### PROBLEM STATEMENT
When you return the material, keep every line exactly as it is and omit the pictures.
*** Block opens ***
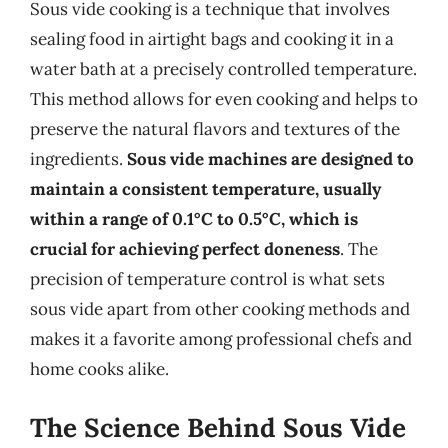
Sous vide cooking is a technique that involves
sealing food in airtight bags and cooking it in a
water bath at a precisely controlled temperature.
This method allows for even cooking and helps to
preserve the natural flavors and textures of the
ingredients.
Sous vide machines are designed to
maintain a consistent temperature, usually
within a range of 0.1°C to 0.5°C, which is
crucial for achieving perfect doneness
. The
precision of temperature control is what sets
sous vide apart from other cooking methods and
makes it a favorite among professional chefs and
home cooks alike.
The Science Behind Sous Vide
*** Block closes ***
### ANSWER AREA
Sous vide cooking is a technique that involves
sealing food in airtight bags and cooking it in a
water bath at a precisely controlled temperature.
This method allows for even cooking and helps to
preserve the natural flavors and textures of the
ingredients.
Sous vide machines are designed to
maintain a consistent temperature, usually
within a range of 0.1°C to 0.5°C, which is
crucial for achieving perfect doneness
. The
precision of temperature control is what sets
sous vide apart from other cooking methods and
makes it a favorite among professional chefs and
home cooks alike.
The Science Behind Sous Vide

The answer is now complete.